* [DOKUMENTAUSSCHNITT]:
★ ★ ★ ★

Schon seit Längerem arbeitet Barbara Ehnes, Bühnenbildnerin, Regisseurin und Professorin an der Hochschule für Bildende Künste (HfBK) Dresden, an Ideen, wie Theater zu Laboren des zirkularen Denkens werden können. Sie sind ideale Forschungsorte, befinden sich doch verschiedene Gewerke in dichter Verzahnung in einem Haus. Es benötigt nur eine kleine Zelle von Mitarbeiter:innen, die Fragen stellen: Woher kommt unser Material? Wie verbinden wir Materialien reversibel? Wie vermeiden wir Verbund? Wie müsste ein modulares, wiederverwendbares Hinterkonstruktionssystem aussehen? Gibt es neue Materialien, die selbst wachsen, cool aussehen, kompostierbar sind? Können wir auch Zeit zur Demontage einplanen? Zu jeder Montagehalle kommt jetzt auch eine Demontagehalle, sagt Nadia Fistarol, Bühnenbildnerin und Professorin an der Zürcher Hochschule der Künste (ZHDK). Barbara Ehnes und Nadia Fistarol haben im Zusammenhang ihrer Hochschulen StuFF gegründet – ein Open-Source-Projekt –, mit dem Ziel, gemeinsam mit engagierten Theaterschaffenden ein vermehrt ökologisches und nachhaltiges Denken, Forschen und Handeln im Theater zu erwirken.

★ ★ ★ ★

* [AUSZÜGE AUS DATENSÄTZEN]:
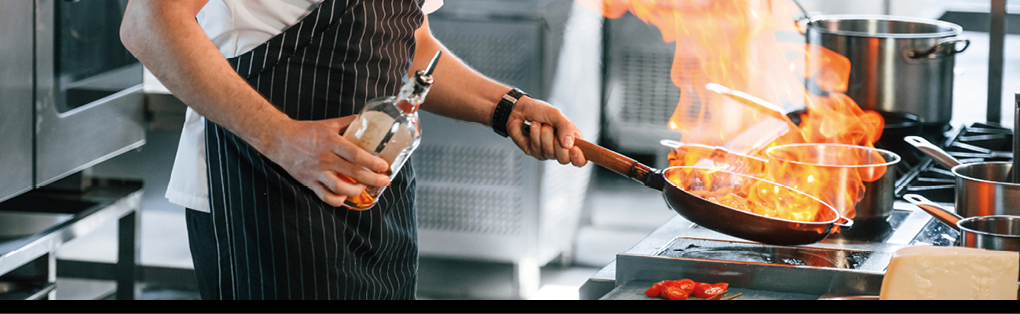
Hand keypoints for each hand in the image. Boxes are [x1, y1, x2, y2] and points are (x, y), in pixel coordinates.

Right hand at [261, 116, 390, 206]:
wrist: (279, 139)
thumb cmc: (305, 131)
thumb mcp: (328, 123)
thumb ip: (347, 123)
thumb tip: (365, 120)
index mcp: (331, 142)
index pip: (356, 155)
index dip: (372, 162)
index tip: (384, 166)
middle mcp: (325, 158)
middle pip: (353, 173)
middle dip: (373, 179)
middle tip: (385, 181)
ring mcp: (316, 172)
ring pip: (340, 188)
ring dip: (356, 191)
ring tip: (364, 188)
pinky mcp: (309, 182)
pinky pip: (325, 196)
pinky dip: (337, 200)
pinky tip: (344, 196)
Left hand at [505, 97, 586, 166]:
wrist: (520, 109)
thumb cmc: (540, 111)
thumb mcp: (556, 115)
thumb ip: (566, 128)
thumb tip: (569, 144)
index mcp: (572, 139)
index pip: (581, 158)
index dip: (578, 158)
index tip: (573, 149)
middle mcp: (561, 148)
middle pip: (564, 159)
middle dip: (557, 144)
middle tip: (552, 130)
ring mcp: (547, 152)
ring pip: (549, 152)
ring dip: (544, 135)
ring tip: (541, 125)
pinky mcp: (534, 152)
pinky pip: (537, 149)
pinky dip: (534, 135)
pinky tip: (533, 128)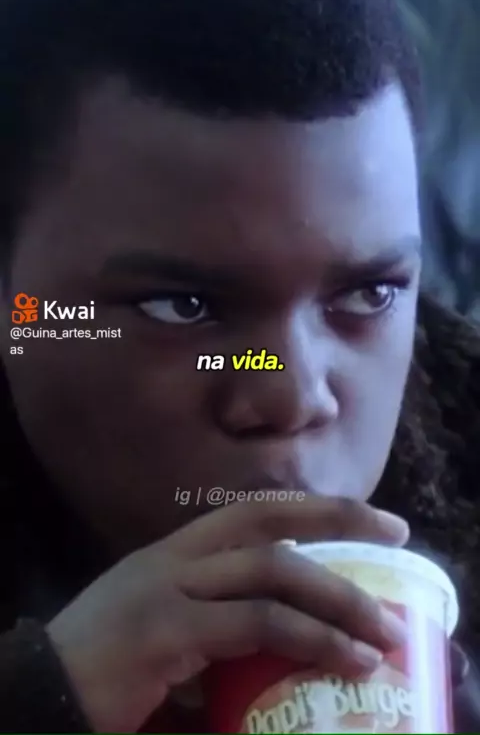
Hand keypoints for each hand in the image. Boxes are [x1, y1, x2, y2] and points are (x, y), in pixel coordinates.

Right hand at [47, 494, 408, 732]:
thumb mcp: (165, 634)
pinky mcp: (167, 629)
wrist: (38, 694)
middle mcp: (174, 558)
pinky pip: (255, 624)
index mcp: (175, 553)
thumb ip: (215, 630)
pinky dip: (309, 638)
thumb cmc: (103, 670)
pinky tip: (343, 657)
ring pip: (272, 570)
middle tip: (396, 536)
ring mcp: (169, 588)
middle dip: (340, 522)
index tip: (371, 517)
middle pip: (270, 525)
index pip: (254, 512)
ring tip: (382, 630)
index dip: (315, 508)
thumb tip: (275, 650)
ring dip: (337, 597)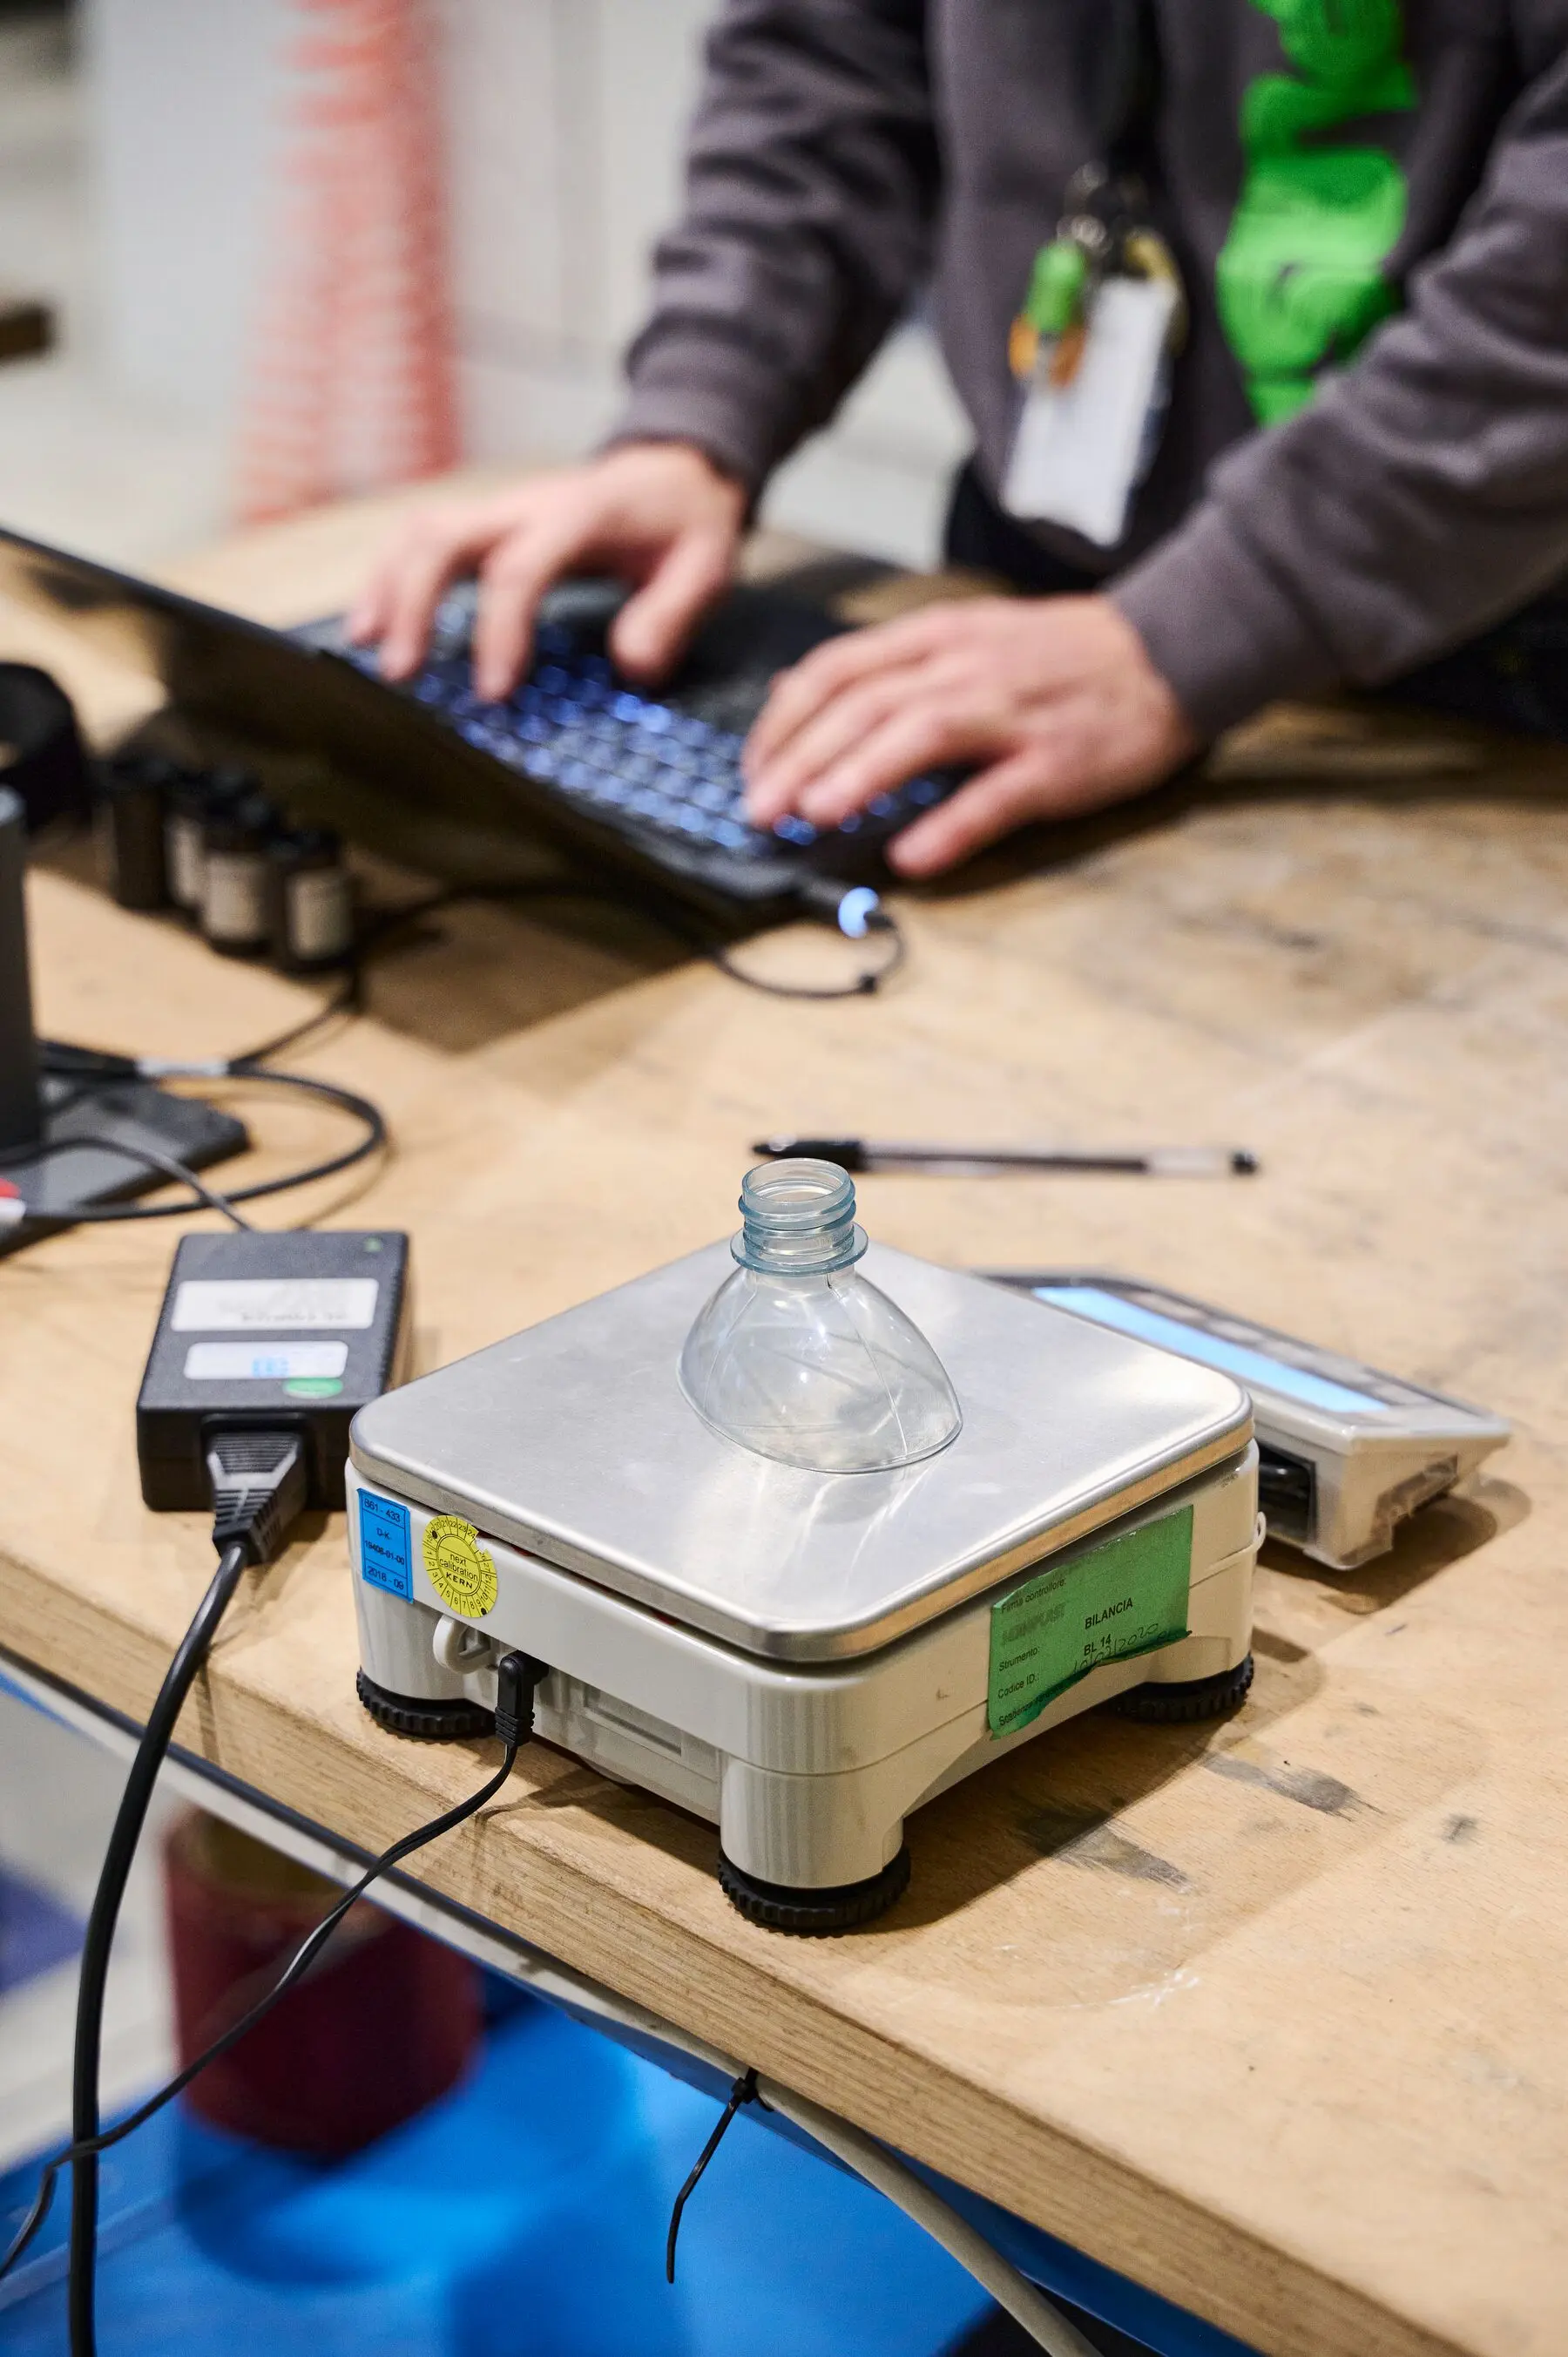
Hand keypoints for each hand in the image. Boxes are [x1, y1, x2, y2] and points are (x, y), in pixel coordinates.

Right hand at [347, 442, 746, 699]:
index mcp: (579, 515)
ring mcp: (500, 510)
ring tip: (366, 648)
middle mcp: (526, 506)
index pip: (519, 568)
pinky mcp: (487, 523)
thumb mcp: (708, 566)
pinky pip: (421, 541)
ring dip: (386, 588)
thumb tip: (630, 666)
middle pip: (444, 538)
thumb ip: (673, 614)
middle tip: (402, 672)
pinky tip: (372, 623)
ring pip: (420, 533)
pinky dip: (389, 579)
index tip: (493, 693)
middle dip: (414, 603)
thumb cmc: (686, 524)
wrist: (674, 470)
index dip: (500, 630)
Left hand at [743, 595, 1199, 876]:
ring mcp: (1013, 713)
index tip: (751, 770)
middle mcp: (966, 667)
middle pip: (864, 704)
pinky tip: (910, 857)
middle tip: (759, 810)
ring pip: (920, 734)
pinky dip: (949, 827)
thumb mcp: (969, 638)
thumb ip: (894, 672)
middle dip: (800, 757)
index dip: (783, 722)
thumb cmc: (1062, 656)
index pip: (836, 669)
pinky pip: (996, 796)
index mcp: (937, 637)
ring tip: (813, 817)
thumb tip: (808, 711)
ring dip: (858, 775)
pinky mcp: (1057, 762)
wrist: (1171, 647)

★ ★ ★ ★

* [ZUR AUFGABE]: Wie könnte der Text über Theater als Labore des zirkulären Denkens weitergehen? Führen Sie ihn im Anschluss an seinen letzten Satz fort.

* [GELÖSTE AUFGABE]:
Für das Stück „Solastalgia“, Text und Regie Thomas Köck, eine Koproduktion von Schauspiel Frankfurt und Kunstfest Weimar 2022, haben Barbara Ehnes und ihr Team im Frankfurter Theater Myzel wachsen lassen. In einem provisorischen Wärmeraum wurden über Wochen Platten wie Pflanzen gezüchtet. Sie können Styropor ersetzen, wenn sie auch nicht so bruchfest sind. Jede Platte ist ein Unikat und Wertobjekt und kann nach der letzten Vorstellung kompostiert werden. Entstanden ist eine beeindruckende halbkreisförmige Bühne, geprägt durch Myzel, in das Abdrücke von weg­geworfenen Dingen eingewachsen sind. Um Begehbarkeit und Transportierbarkeit zu gewährleisten, entschied sich Ehnes für eine Unterkonstruktion aus Holz – es gilt immer abzuwägen, wie rein neue Materialien eingesetzt werden können.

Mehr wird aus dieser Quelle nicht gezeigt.